In particular, ADHD exhibits abnormal, spontaneous connectivity fluctuations between major networks, such as the DAN, VAN, DMN, and salience network20.

Lower functional connectivity between networks is associated with attentional lapses which characterise the disorder20. Likewise, increased functional connectivity between areas of the VAN and the salience network were found in those suffering ADHD, which Sidlauskaite et al., argued represented an “altered saliency attribution”21. This concept is represented as sufferers weighing non-important stimuli more highly than goal-directed attention, causing spontaneous attentional shifts.

As researchers continue to evaluate the VAN and the implications of changes or damage to the network, studies are also being conducted on other common forms of neuropathology and the implications for patients.

Children with autism spectrum disorder (ASD) often display hyper-connectivity between functional areas critical for attention22. Conversely, adults with ASD demonstrate hypo-connectivity between these areas, suggesting that developmental stages may impact the functional connectivity between brain areas responsible for attentional awareness22,23.

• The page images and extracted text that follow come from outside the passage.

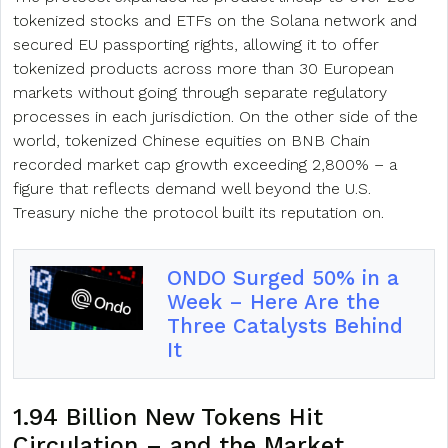
tokenized stocks and ETFs on the Solana network and
secured EU passporting rights, allowing it to offer
tokenized products across more than 30 European
markets without going through separate regulatory
processes in each jurisdiction. On the other side of the
world, tokenized Chinese equities on BNB Chain
recorded market cap growth exceeding 2,800% – a
figure that reflects demand well beyond the U.S.
Treasury niche the protocol built its reputation on.
ONDO Surged 50% in a
Week – Here Are the
Three Catalysts Behind
It
1.94 Billion New Tokens Hit
Circulation – and the Market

Changes in functional brain circuitry including the VAN may also underpin symptoms present in other disorders. In a comprehensive review and meta-analysis, Sylvestor et al., commented on the heightened stimulus-driven attention which is found in those suffering from anxiety disorders24. Further evidence suggested that a hyperactive VAN is a major contributor to the genesis of these anxiogenic symptoms, including social-phobia and the negative emotional weighting of traditionally neutral information25-26.

Since the efficient, attentional shifting by the VAN is a key element in cognition, the network is highly correlated with many of the brain’s other functional areas. Being a highly active brain network, its wide-ranging correlations make it a key problem area for pathology and resulting disorders. As research continues to study the biomarkers of neurodegenerative and neuropsychological diseases, a greater understanding of the VAN may help lead to more-personalized therapies and treatments.